Please transcribe the Traeger forum thread from "The only problem" up to and including "of this size!".

→ Extract to read:

● ● ● ●

# Best place online to look for a Traeger



## sloweredcivic (Jul 7, 2010)

Hey everyone, I have a MES 30 right now and since the accident where the door fell off I just can't get it sealed enough and its just letting all the smoke out, So I think I have my wife talked into a new Traeger.

The only problem is the one place with them in town seems really expensive. So I was wondering where online is the best or cheapest place to get a nice Traeger (I don't want a refurbished one or something like that)??

I am thinking that the lil' Tex is about the right size unit for me, any input or advice is well aprreciated on a investment of this size!


----------



## pineywoods (Jul 7, 2010)

http://www.smokingmeatforums.com/products/traeger-industries-inc-lil-tex-bbq070


----------



## flbobecu (Jul 7, 2010)

eBay. I found the JR for $299 including S&H. Saves me around $125 if I were to buy it locally.

● ● ● ●

→ Record list:

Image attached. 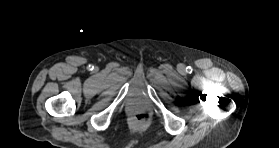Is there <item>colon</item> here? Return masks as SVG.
Returning <instances> with one entry per match:
<instances>
[{
  "mask_svg": "<svg viewBox=\"0 0 279 148\" xmlns=\"http://www.w3.org/2000/svg\"><path fill=\"white\" fill-rule=\"evenodd\" d=\"M134 118L138 122L145 123L148 121L149 116L147 114H137Z\"/></svg>",
  "mask_w": 279,
  "mask_h": 148,
  "instance_id": "1",
  "label": "colon"
}]
</instances>
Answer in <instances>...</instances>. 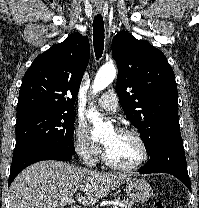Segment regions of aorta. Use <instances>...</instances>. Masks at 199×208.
Instances as JSON below:
<instances>
[{
	"label": "aorta",
	"mask_w": 199,
	"mask_h": 208,
	"mask_svg": "<svg viewBox=\"0 0 199 208\" xmlns=\"http://www.w3.org/2000/svg\"><path fill=\"white\" fill-rule=\"evenodd\" d=\"M116 77V68L113 64H105L103 65L99 71L97 72L93 85H92V93L96 94L103 89H105ZM87 117L93 124V132L94 136L103 135L108 129L109 125L100 118V114L95 110V108H91L87 112Z\"/></svg>",
	"instance_id": "obj_1"
}]
</instances>
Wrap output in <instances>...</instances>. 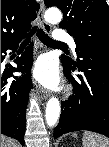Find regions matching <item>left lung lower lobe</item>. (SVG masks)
<instances>
[{
    "mask_svg": "<svg viewBox=\"0 0 109 147\" xmlns=\"http://www.w3.org/2000/svg\"><path fill=\"white\" fill-rule=\"evenodd\" d=\"M65 77L74 93L61 103V116L54 138L78 130L109 137V53L85 48L77 52L74 65L63 59ZM76 72L72 76L70 72Z\"/></svg>",
    "mask_w": 109,
    "mask_h": 147,
    "instance_id": "obj_1",
    "label": "left lung lower lobe"
}]
</instances>
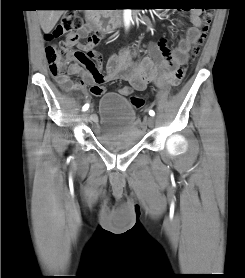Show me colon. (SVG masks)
<instances>
[{
  "mask_svg": "<svg viewBox=\"0 0 245 278\" xmlns=\"http://www.w3.org/2000/svg\"><path fill=\"white\" fill-rule=\"evenodd\" d=\"M197 10H201L199 31L204 34L210 23V5L196 6ZM82 28L81 18L74 13L64 14L55 28L44 34L46 42V55L49 62V70L53 77L58 78L64 84L70 82L64 78L65 69L69 62H83L87 58V53L80 49H73L68 43H56V40L79 31ZM195 54V53H194ZM178 80L174 82L177 84ZM117 92L122 96H129L130 89L128 87H119ZM130 102L135 108H140L144 104V98L141 96H131Z\"/></svg>",
  "mask_w": 245,
  "mask_h": 278,
  "instance_id": "5ec220e1",
  "label": "colon"
}]
</instances>
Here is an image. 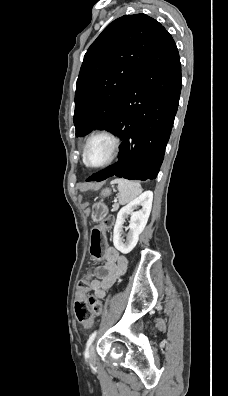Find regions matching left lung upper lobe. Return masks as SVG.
<instances>
[{
  "mask_svg": "<svg viewBox=\"0 0 228 396\" xmlns=\"http://www.w3.org/2000/svg\"><path fill=\"white\" fill-rule=\"evenodd\" d=\"M163 26L145 14L111 22L87 50L76 84V136L108 129Z\"/></svg>",
  "mask_w": 228,
  "mask_h": 396,
  "instance_id": "1",
  "label": "left lung upper lobe"
}]
</instances>
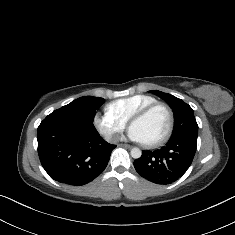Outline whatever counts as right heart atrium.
<instances>
[{"label":"right heart atrium","instance_id":"1","mask_svg":"<svg viewBox=\"0 0 235 235\" xmlns=\"http://www.w3.org/2000/svg\"><path fill=\"white\" fill-rule=\"evenodd\" d=\"M92 122L96 130L107 140L114 139L128 124L127 120L113 112L110 104L104 105L100 111L94 113Z\"/></svg>","mask_w":235,"mask_h":235}]
</instances>
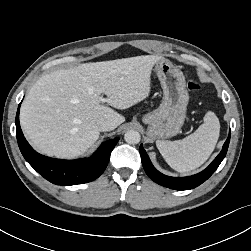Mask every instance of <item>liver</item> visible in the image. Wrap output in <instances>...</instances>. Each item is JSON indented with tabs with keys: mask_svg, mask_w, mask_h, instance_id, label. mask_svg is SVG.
Returning <instances> with one entry per match:
<instances>
[{
	"mask_svg": "<svg viewBox=\"0 0 251 251\" xmlns=\"http://www.w3.org/2000/svg\"><path fill=\"white\" fill-rule=\"evenodd\" d=\"M162 57L142 55L84 63L39 78L20 110V124L39 152L59 158L83 155L99 138L97 121L116 127L125 118L112 108L127 109L150 92L153 66ZM102 95L107 98L101 100Z\"/></svg>",
	"mask_w": 251,
	"mask_h": 251,
	"instance_id": "liver-1",
	"label": "liver"
}]
</instances>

● ● ● ●

→ Answer to the task:
The only problem is the one place with them in town seems really expensive. So I was wondering where online is the best or cheapest place to get a nice Traeger (I don't want a refurbished one or something like that)??

I am thinking that the lil' Tex is about the right size unit for me, any input or advice is well aprreciated on a investment of this size!